* To do *
Please read the text on water and climate action below: what position does Alan Cohn hold at the New York City Department of Environmental Protection?

* Text for analysis *
* * *

Conversations on climate action are evolving to include water as part of the solution to our rapidly changing environment. Climate stresses are often felt as water stresses; from more droughts and fires to sea level rise and increasingly severe flooding from hurricanes and storm surges. For decades, the water sector has developed and implemented innovative strategies to better manage these impacts, adapt to our changing climate, and foster utility and community resilience. With the water sector increasingly hit by billion-dollar disasters and serving communities facing compounding climate impacts, many water professionals want to do more.
In the current financial context, many believe the more the water sector does for climate mitigation, the less it has to manage the impacts. “Adaptation remains critical for the water sector, but we also must contend with an understanding that climate mitigation is an adaptation strategy,” Alan Cohn, Managing Director for Integrated Water at the New York City Department of Environmental Protection (NYCDEP) and Staff Vice Chair of the Water Utility Climate Alliance, or WUCA, explains.

* * *

* Supplied data *
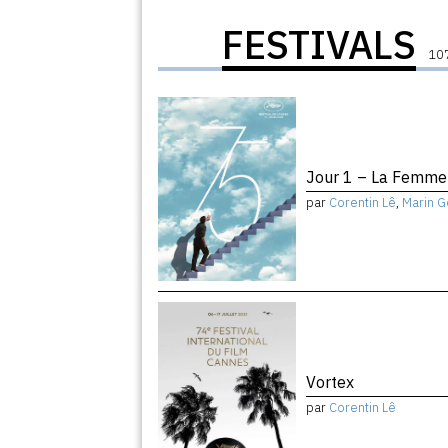
FESTIVALS
107
Jour 1 – La Femme 
par
Corentin Lê
,
Marin G
Vortex
par
Corentin Lê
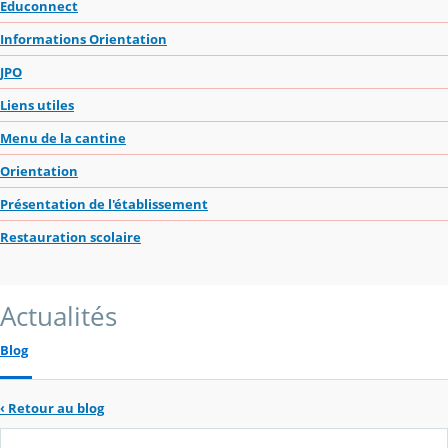
Educonnect
Informations Orientation
JPO
Liens utiles
Menu de la cantine
Orientation
Présentation de l'établissement
Restauration scolaire
Actualités
Blog
‹
Retour au blog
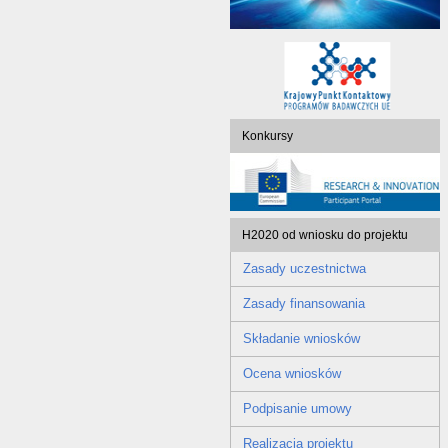
Konkursy
H2020 od wniosku do projektu
Zasady uczestnictwa
Zasady finansowania
Składanie wniosków
Ocena wniosków
Podpisanie umowy
Realizacja projektu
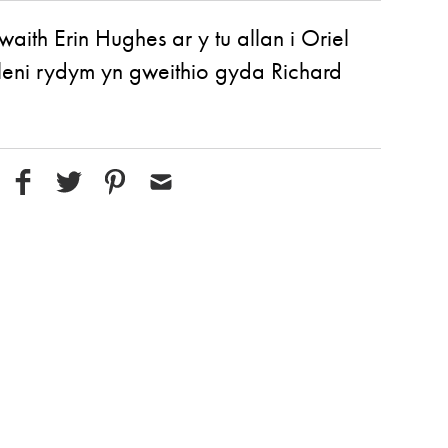
waith Erin Hughes ar y tu allan i Oriel
leni rydym yn gweithio gyda Richard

* * *

* Response below *
Managing Director for Integrated Water